Augmentez la visibilité de votre blog juridique : vos commentaires d’arrêts peuvent très simplement apparaitre sur toutes les décisions concernées. 

Sur la décision

Référence :
CAA Nantes, 6e ch., 23 nov. 2021, n° 20NT02765
Juridiction : Cour administrative d'appel de Nantes
Numéro : 20NT02765
Importance : Inédit au recueil Lebon
Type de recours : Plein contentieux
Décision précédente : Tribunal administratif d'Orléans, 29 juin 2020, N° 1800906
Identifiant Légifrance : CETATEXT000044361843

Sur les parties

Texte intégral

Vu la procédure suivante :

Procédure contentieuse antérieure :

M. A… B… a demandé au tribunal administratif d’Orléans de condamner l’université d’Orléans à lui verser la somme de 70 000 euros en réparation des préjudices qu’il a subis du fait d’actes de harcèlement moral dont il estime avoir été victime, somme majorée des intérêts au taux légal à compter du 7 novembre 2017 et de la capitalisation de ces intérêts.

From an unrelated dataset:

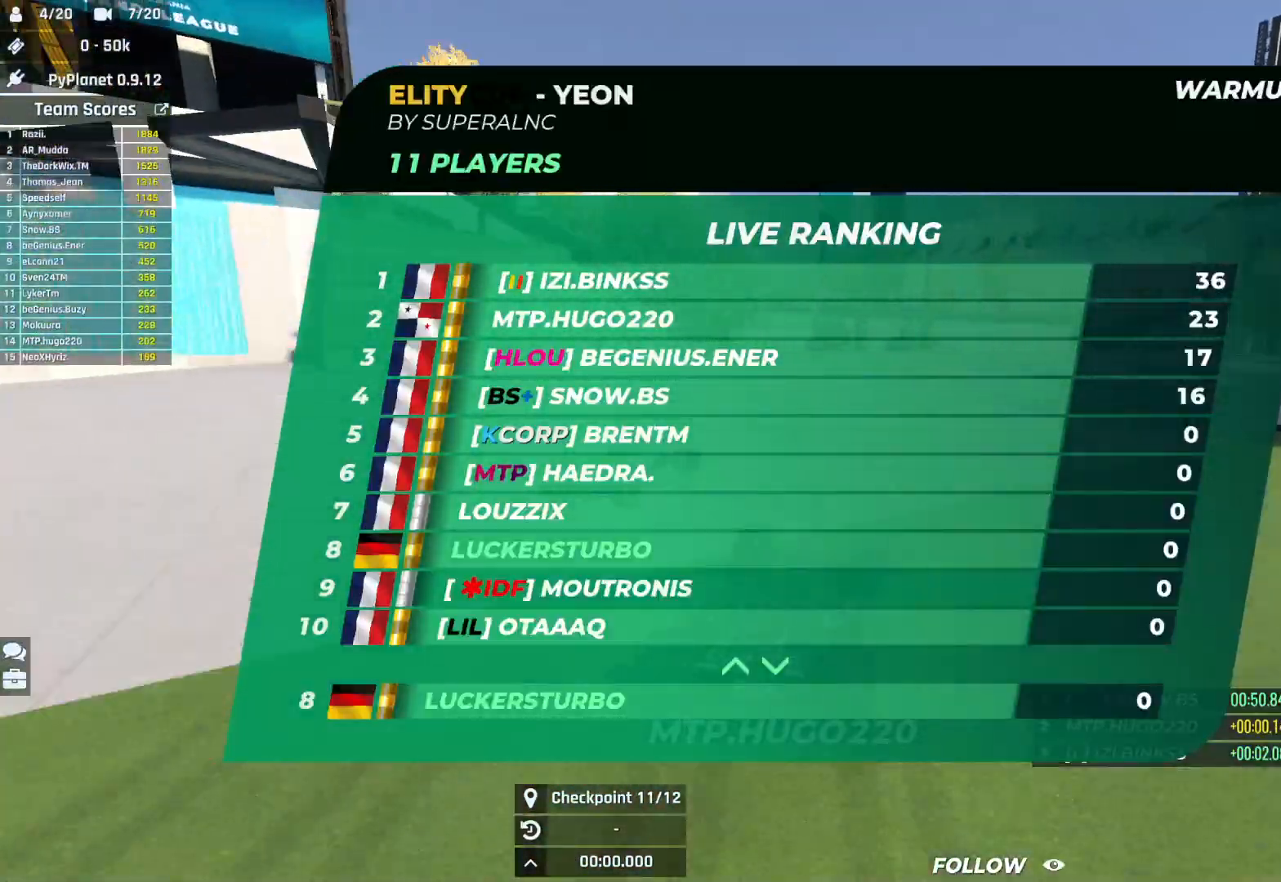
{"keys": ["right", "up"], "events": [[83, "down", "down"], [217, "down", "up"]]}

Par un jugement n° 1800906 du 30 juin 2020, le tribunal administratif d’Orléans a rejeté sa demande (article 1er) et a mis à la charge de M. B… une somme de 1 200 euros au titre de l’article L. 761-1 du code de justice administrative (article 2).

Procédure devant la cour :

Par une requête, enregistrée le 4 septembre 2020, M. B…, représenté par Me Paragyios, demande à la cour :

1°) d’annuler ce jugement ;

2°) de condamner l’université d’Orléans à lui verser la somme de 70 000 euros, somme majorée des intérêts et de la capitalisation ;

3°) de mettre à la charge de l’université d’Orléans une somme de 5 000 euros au titre de l’article L. 761-1 du code de justice administrative.

Il soutient que :

 – il a été victime d’agissements de harcèlement moral ayant conduit à une dégradation de ses conditions de travail, ayant conduit à l’évincer de son poste de directeur-adjoint de l’institut d’administration des entreprises ;

 – cette situation lui a causé un préjudice de carrière et un préjudice moral.

Par un mémoire en défense, enregistré le 9 septembre 2021, l’université d’Orléans, représentée par Me Leeman, conclut au rejet de la requête et demande que soit mise à la charge de M. B… une somme de 3 000 euros au titre de l’article L. 761-1 du code de justice administrative.

Elle soutient que les moyens soulevés ne sont pas fondés.

Vu les autres pièces du dossier.

Vu :

 – la loi n° 83-634 du 13 juillet 1983 ;

 – le code de justice administrative.

Les parties ont été régulièrement averties du jour de l’audience.

Ont été entendus au cours de l’audience publique :

 – le rapport de Mme Malingue,

 – les conclusions de M. Lemoine, rapporteur public,

 – et les observations de Me Leeman, représentant l’université d’Orléans.

Considérant ce qui suit :

1. M. B…, maître de conférences au sein de l’Université d’Orléans et élu directeur-adjoint de l’institut d’administration des entreprises (IAE) en 2015, a sollicité, par courrier du 7 novembre 2017, la réparation des préjudices qu’il a subis en conséquence des faits de harcèlement moral dont il estime avoir été victime. Après le rejet implicite de sa demande, il a sollicité auprès du tribunal administratif d’Orléans la condamnation de l’université d’Orléans à lui verser la somme de 70 000 euros en réparation de ces préjudices. Il relève appel du jugement du 30 juin 2020 par lequel ce tribunal a rejeté sa demande.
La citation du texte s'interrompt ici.